No sé si he visto muchos violinistas así, pero no logro imaginar cómo hace música un hombre con las piernas abiertas; cómo busca y comprende que parte de su devenir creativo es precisamente a partir del gesto consciente de tener esta posición específica. Se me vienen a la mente un par de palabras de la escritora Yolanda Segura en su ensayo de Tsunami I sobre el disfraz de los hombres que pueden nunca pensar en su cuerpo al momento de crear o escribir, ya que asumen su condición de singulares para decir, con su producción artística, la condición universal.

El escritorio, el computador en sus “horas nalgas”, la ventana y su forma de proveer luz, la lámpara cuando se hace de noche. Apegada a mi cuerpo y a los objetos que lo rodean, no me aparto de aquello que observo, de aquello que es materia de mi escritura, sin preocuparme hacia dónde me dirigo o qué afirmo. 

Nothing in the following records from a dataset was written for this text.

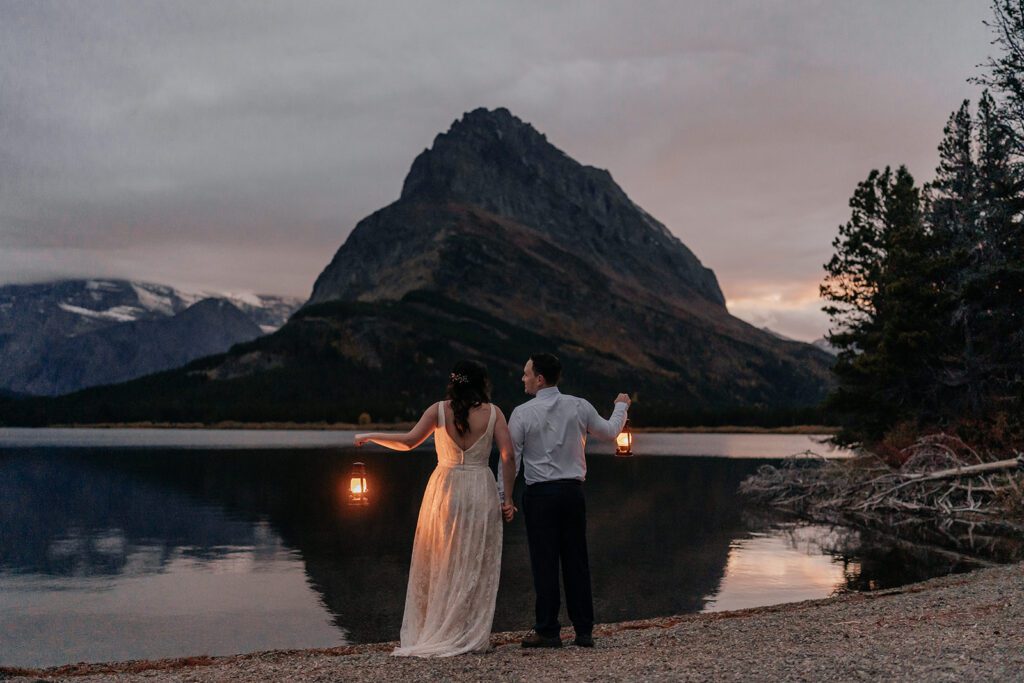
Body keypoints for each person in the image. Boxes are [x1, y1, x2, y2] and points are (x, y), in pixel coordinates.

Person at [355, 360, 517, 657]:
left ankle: (441, 628)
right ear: (482, 383)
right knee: (474, 562)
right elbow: (508, 457)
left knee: (442, 559)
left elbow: (407, 443)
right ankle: (467, 632)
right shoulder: (494, 413)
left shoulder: (438, 410)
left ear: (454, 383)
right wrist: (508, 498)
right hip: (481, 488)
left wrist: (370, 436)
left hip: (445, 489)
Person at [499, 353, 630, 649]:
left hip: (540, 497)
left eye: (526, 373)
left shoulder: (521, 413)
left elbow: (511, 459)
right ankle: (584, 631)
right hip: (572, 494)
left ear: (540, 379)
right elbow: (611, 432)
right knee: (576, 561)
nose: (523, 378)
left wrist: (503, 496)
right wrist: (621, 406)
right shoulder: (579, 405)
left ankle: (548, 631)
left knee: (544, 563)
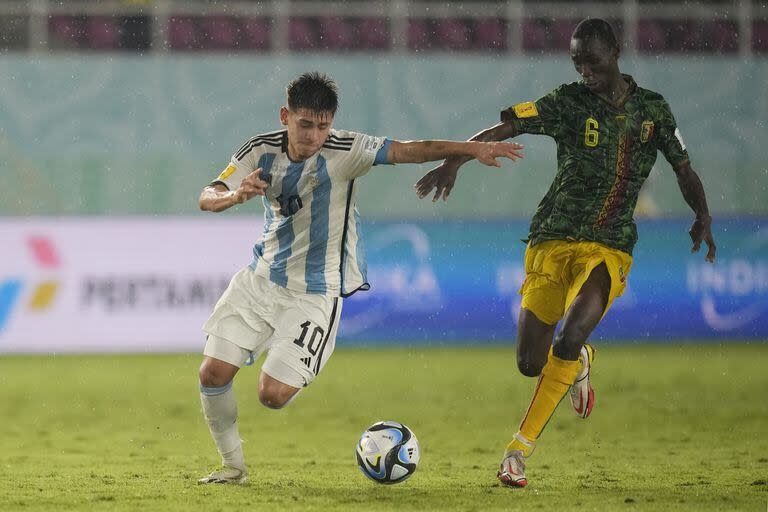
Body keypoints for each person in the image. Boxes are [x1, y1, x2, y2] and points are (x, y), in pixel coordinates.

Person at [415, 18, 716, 487]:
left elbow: (683, 168)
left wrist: (703, 215)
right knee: (530, 364)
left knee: (568, 336)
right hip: (552, 240)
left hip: (609, 245)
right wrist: (456, 159)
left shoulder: (654, 110)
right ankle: (578, 364)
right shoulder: (567, 102)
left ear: (615, 51)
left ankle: (517, 451)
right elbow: (505, 126)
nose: (584, 71)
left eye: (591, 60)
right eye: (577, 62)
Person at [196, 72, 524, 484]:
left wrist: (472, 150)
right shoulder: (258, 150)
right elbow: (207, 196)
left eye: (323, 125)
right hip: (260, 280)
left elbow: (412, 150)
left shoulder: (346, 149)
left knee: (272, 395)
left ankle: (305, 351)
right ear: (285, 116)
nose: (315, 135)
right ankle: (233, 467)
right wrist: (234, 196)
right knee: (212, 374)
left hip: (316, 293)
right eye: (305, 124)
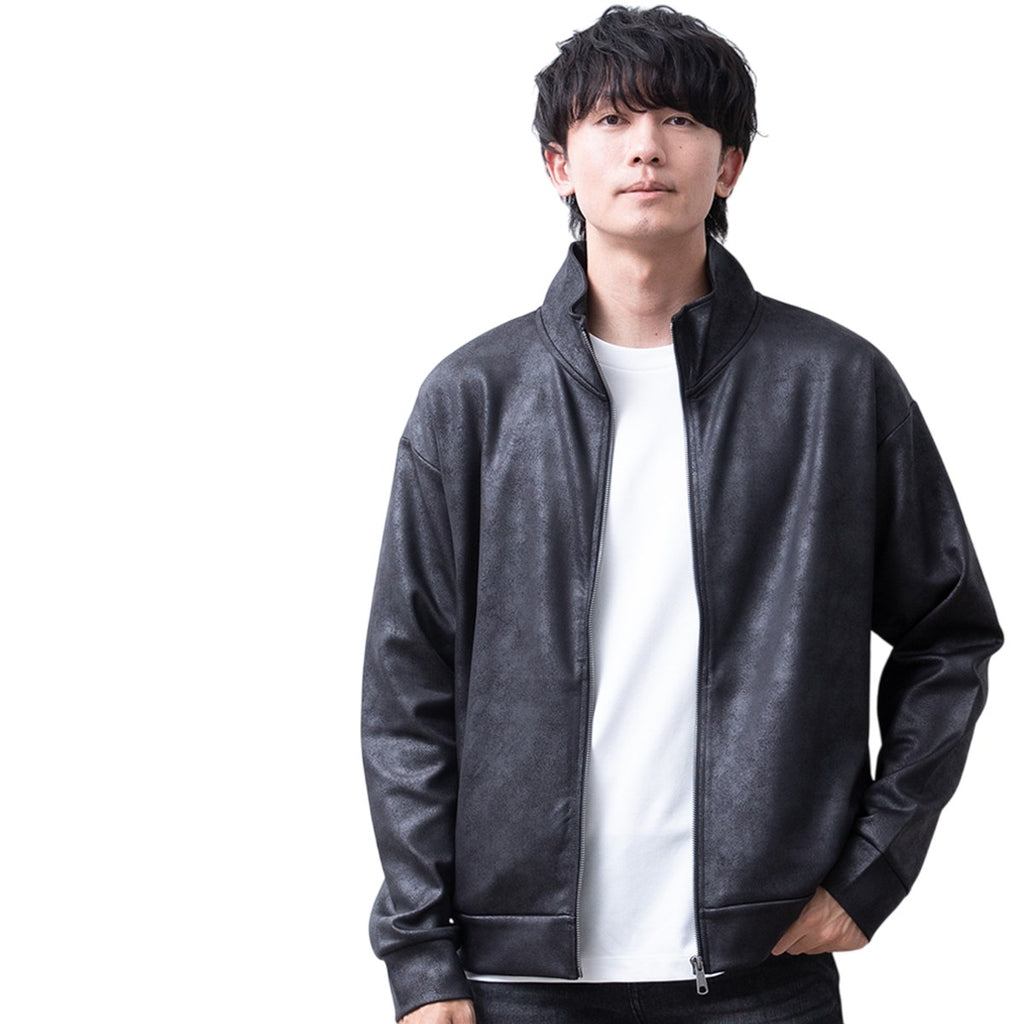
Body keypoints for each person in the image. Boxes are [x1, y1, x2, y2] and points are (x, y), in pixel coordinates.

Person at [361, 6, 1002, 1022]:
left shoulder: (836, 386)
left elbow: (949, 635)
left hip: (760, 971)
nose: (646, 147)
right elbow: (408, 691)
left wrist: (874, 867)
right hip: (516, 979)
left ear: (729, 164)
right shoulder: (474, 399)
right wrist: (419, 956)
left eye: (679, 118)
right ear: (557, 164)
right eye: (612, 120)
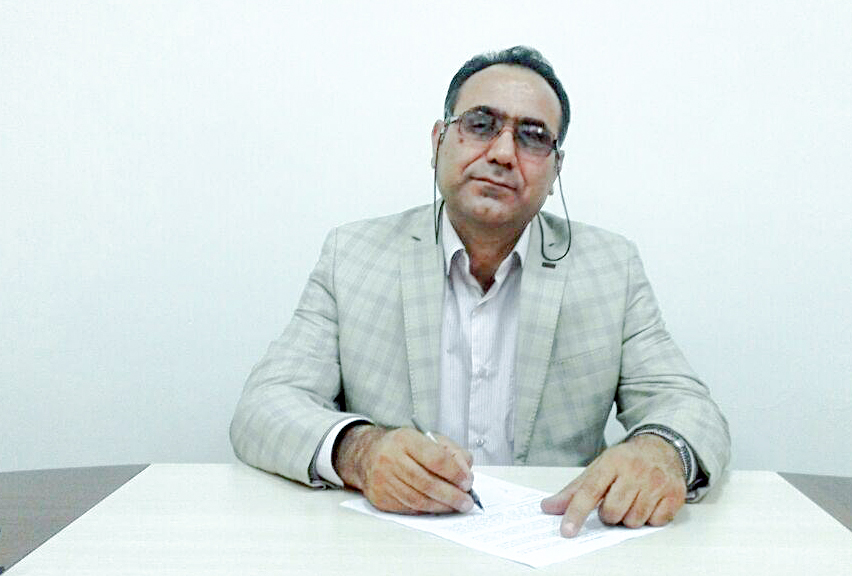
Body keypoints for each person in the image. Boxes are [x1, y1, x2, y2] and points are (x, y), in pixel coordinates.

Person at [230, 46, 730, 537]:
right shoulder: (353, 256)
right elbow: (264, 405)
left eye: (533, 137)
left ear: (556, 169)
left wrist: (661, 452)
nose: (503, 154)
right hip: (393, 544)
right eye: (480, 124)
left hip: (555, 541)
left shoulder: (610, 268)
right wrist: (358, 451)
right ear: (438, 142)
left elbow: (689, 407)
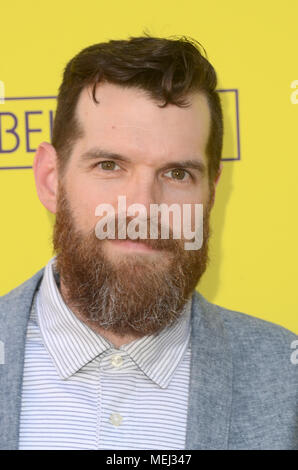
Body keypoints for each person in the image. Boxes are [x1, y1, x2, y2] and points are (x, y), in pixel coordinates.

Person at [0, 34, 297, 451]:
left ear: (211, 194)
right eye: (109, 165)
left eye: (177, 174)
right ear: (51, 178)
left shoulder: (287, 378)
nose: (142, 208)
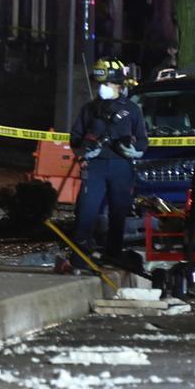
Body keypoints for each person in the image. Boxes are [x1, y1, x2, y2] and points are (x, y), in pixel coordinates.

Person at [69, 56, 149, 265]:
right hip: (95, 167)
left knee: (118, 213)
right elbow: (75, 137)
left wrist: (135, 151)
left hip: (121, 167)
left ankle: (113, 254)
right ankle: (80, 257)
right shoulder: (89, 109)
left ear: (118, 85)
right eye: (101, 84)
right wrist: (84, 152)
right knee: (86, 211)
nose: (103, 88)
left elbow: (142, 140)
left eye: (107, 84)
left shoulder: (131, 110)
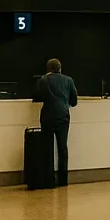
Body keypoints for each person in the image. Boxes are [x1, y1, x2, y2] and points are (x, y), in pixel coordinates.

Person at [33, 58, 77, 187]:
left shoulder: (42, 80)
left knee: (47, 147)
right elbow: (74, 101)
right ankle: (63, 181)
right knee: (62, 147)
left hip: (47, 116)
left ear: (48, 69)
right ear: (60, 68)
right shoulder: (69, 80)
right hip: (63, 116)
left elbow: (36, 97)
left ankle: (48, 180)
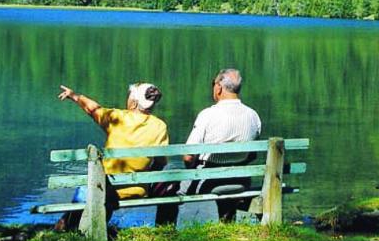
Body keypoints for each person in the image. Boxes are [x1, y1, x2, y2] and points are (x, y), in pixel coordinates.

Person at [56, 82, 170, 230]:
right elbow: (161, 162)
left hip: (105, 189)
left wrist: (74, 96)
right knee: (100, 192)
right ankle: (92, 228)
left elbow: (92, 109)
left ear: (134, 102)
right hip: (137, 190)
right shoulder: (159, 126)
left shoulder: (117, 118)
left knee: (87, 190)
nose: (127, 98)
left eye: (129, 96)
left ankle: (68, 227)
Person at [179, 68, 263, 223]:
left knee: (174, 186)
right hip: (241, 180)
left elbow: (188, 156)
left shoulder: (208, 115)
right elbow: (252, 154)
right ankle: (226, 222)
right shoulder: (253, 116)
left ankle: (168, 230)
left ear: (218, 87)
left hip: (208, 181)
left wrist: (191, 169)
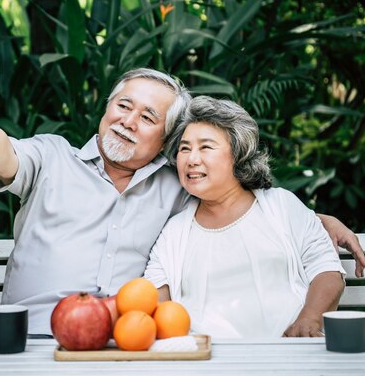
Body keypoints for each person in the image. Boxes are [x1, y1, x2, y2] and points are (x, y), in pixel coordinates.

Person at [0, 69, 365, 336]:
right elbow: (2, 155)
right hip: (28, 339)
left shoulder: (177, 185)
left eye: (147, 117)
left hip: (123, 344)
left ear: (164, 140)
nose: (128, 121)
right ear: (106, 109)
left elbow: (234, 195)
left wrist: (312, 219)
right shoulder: (52, 157)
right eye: (123, 106)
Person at [144, 96, 346, 338]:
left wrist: (308, 320)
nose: (191, 159)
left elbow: (327, 271)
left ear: (238, 153)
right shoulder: (173, 232)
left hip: (290, 353)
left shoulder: (280, 205)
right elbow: (158, 297)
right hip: (208, 363)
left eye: (205, 147)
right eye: (185, 148)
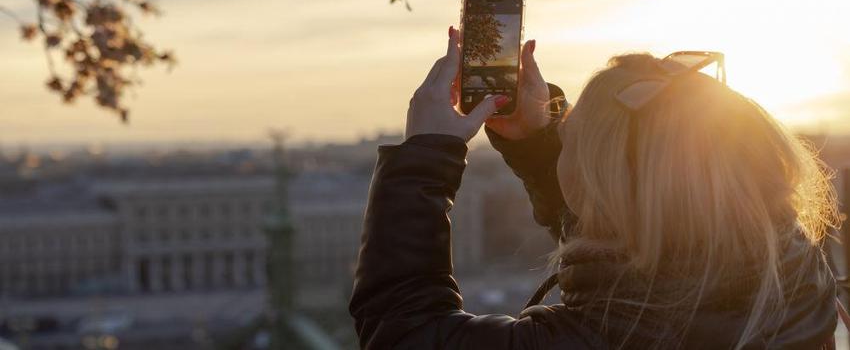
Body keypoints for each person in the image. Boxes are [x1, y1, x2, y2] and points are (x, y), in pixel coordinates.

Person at [349, 26, 841, 349]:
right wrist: (538, 142)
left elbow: (402, 328)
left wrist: (424, 156)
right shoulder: (799, 280)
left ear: (604, 182)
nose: (562, 142)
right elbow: (639, 231)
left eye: (570, 138)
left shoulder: (601, 336)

Imagino en mí una breve hermandad derivada con las violinistas: como un cuerpo que lleva su propia casa a cuestas, nuestras piernas se entrelazan a la hora de crear. Necesitamos un espacio de explosión, abierto y equilibrado, que nos permita sostener con equilibrio y comodidad largas horas de pluma, de melodías tocadas dentro y fuera de la sala de práctica, donde la interpretación deja solo de estar durante la hora de la actuación en público, sino que es, gracias a las horas de ensayo, ese “volver a escuchar” una y otra y otra vez el ritmo individual de nuestras piernas.